** Reading passage **
Last updated: 3/7/2026
How do I prevent my AI from storing hallucinated or incorrect memories?
Memory contamination — storing factually incorrect or hallucinated information as if it were true — is a serious failure mode. Once a wrong fact is stored, it gets retrieved and injected into future prompts, biasing responses. Over time, a contaminated memory store meaningfully degrades agent reliability.
How incorrect memories get stored
Extraction errors: If a user says 'let's assume for this example that I have a budget of $10K,' the extraction model might store 'User has a $10K budget' as a real fact rather than a hypothetical.
Hallucinated assertions: An assistant that confidently says 'Based on your previous preference for React...' might have its own assertion stored as if the user said it.
Outdated information stored as current: 'User works at Acme Corp' stored in year one, never updated after the user changed jobs in year two.
Defense 1: Source-attribution in extraction
When extracting facts, require the extraction model to attribute each fact to a direct user statement. If the fact cannot be traced to a literal user utterance, discard it.
EXTRACTION_PROMPT = """
Extract facts from the conversation below.
Rules:
- Only extract facts that the USER explicitly stated
- Do not infer facts from what the assistant said
- Do not store hypotheticals, examples, or conditional statements
Conversation:
{conversation}
"""

Dataset excerpt
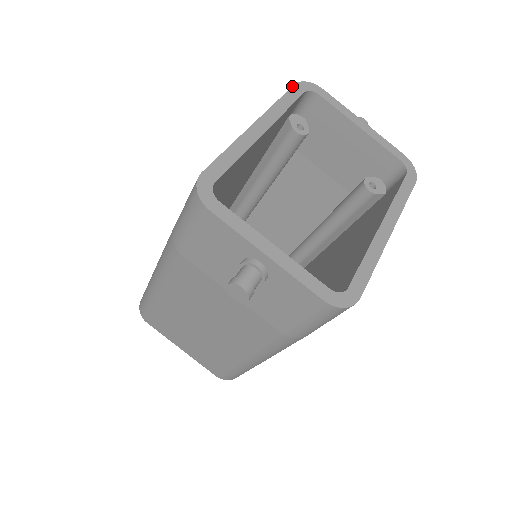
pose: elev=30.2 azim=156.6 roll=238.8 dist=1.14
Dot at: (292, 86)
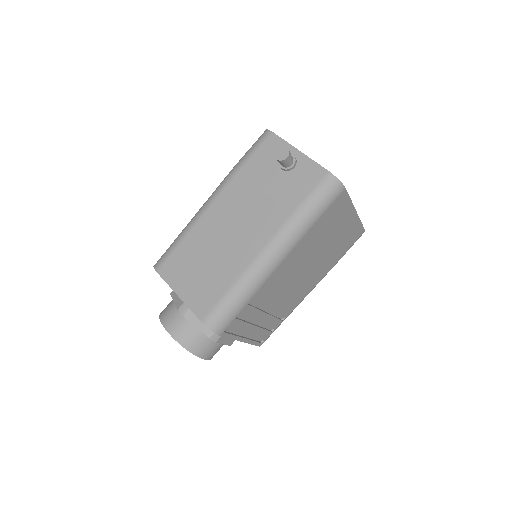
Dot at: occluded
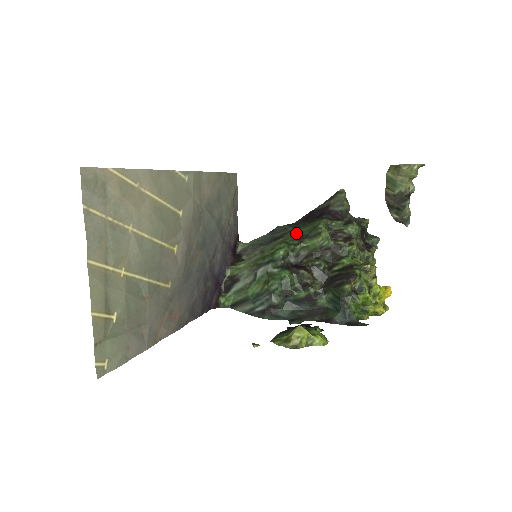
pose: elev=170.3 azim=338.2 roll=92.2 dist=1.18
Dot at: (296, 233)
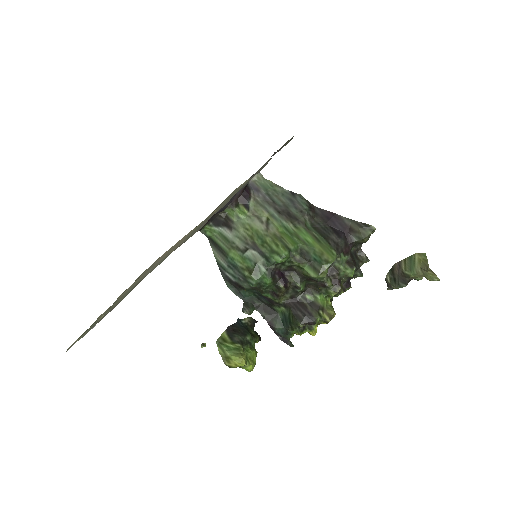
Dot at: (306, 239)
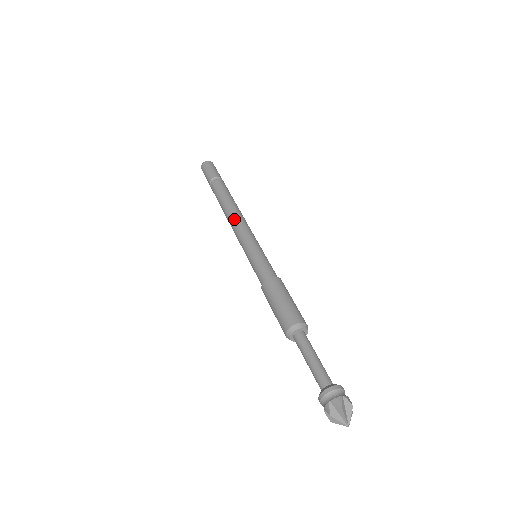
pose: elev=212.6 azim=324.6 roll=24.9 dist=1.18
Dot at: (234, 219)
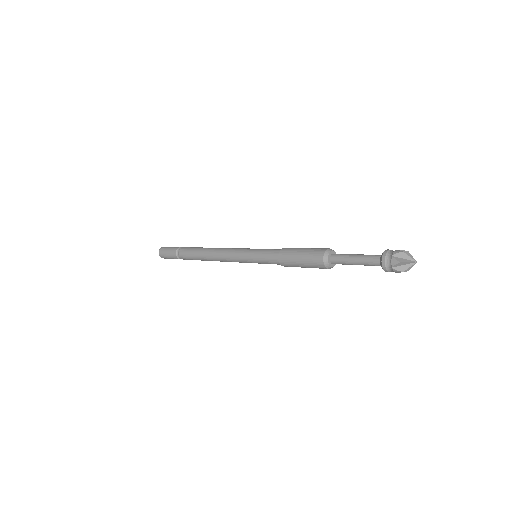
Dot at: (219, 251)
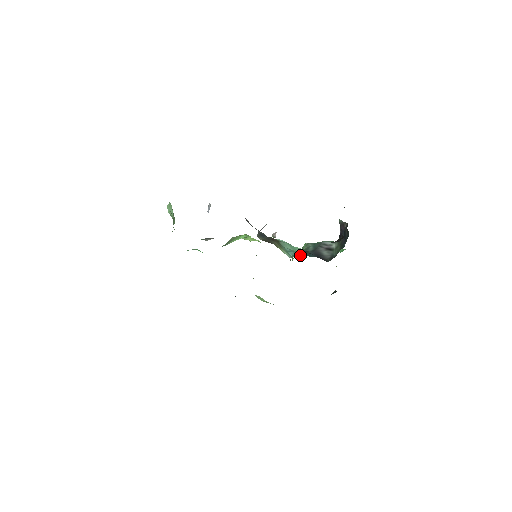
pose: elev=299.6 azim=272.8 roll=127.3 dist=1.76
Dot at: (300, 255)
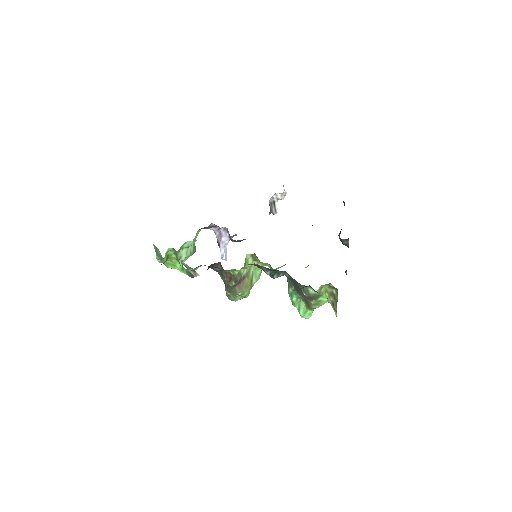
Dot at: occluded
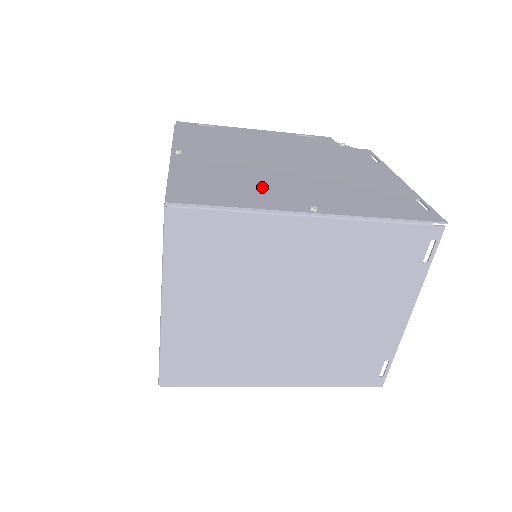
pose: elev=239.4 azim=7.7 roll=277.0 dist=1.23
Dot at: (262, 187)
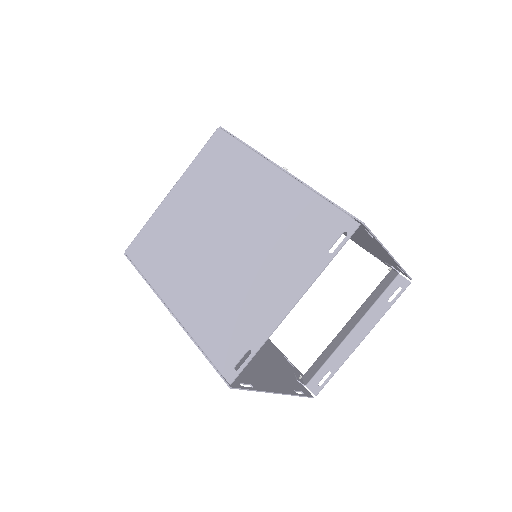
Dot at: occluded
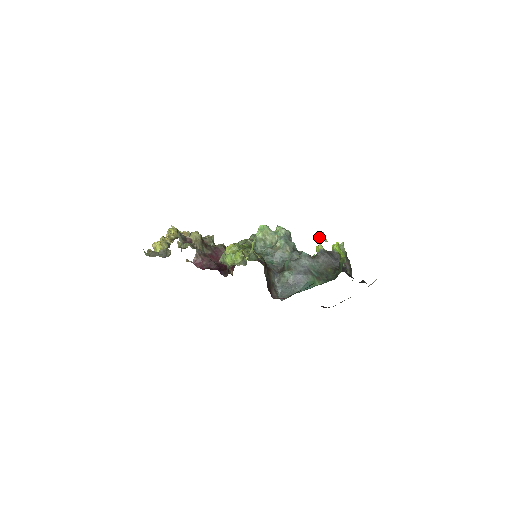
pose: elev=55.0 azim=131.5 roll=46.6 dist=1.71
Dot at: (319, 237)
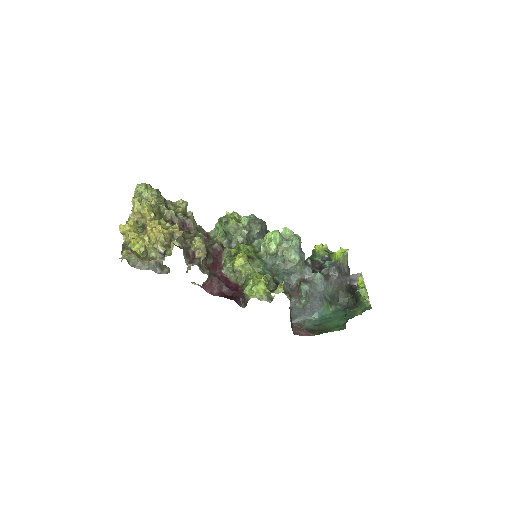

** Given exercise **
Answer these questions using the text on memory contamination.
(a) Which company does the outdated-information example store the user as working at?
(b) Under Defense 1, what should be done with a fact that cannot be traced to a literal user utterance?
(c) Which three kinds of statements does the extraction prompt say not to store?

** Answer to the problem **
(a) Acme Corp.
(b) It should be discarded.
(c) Hypotheticals, examples, and conditional statements.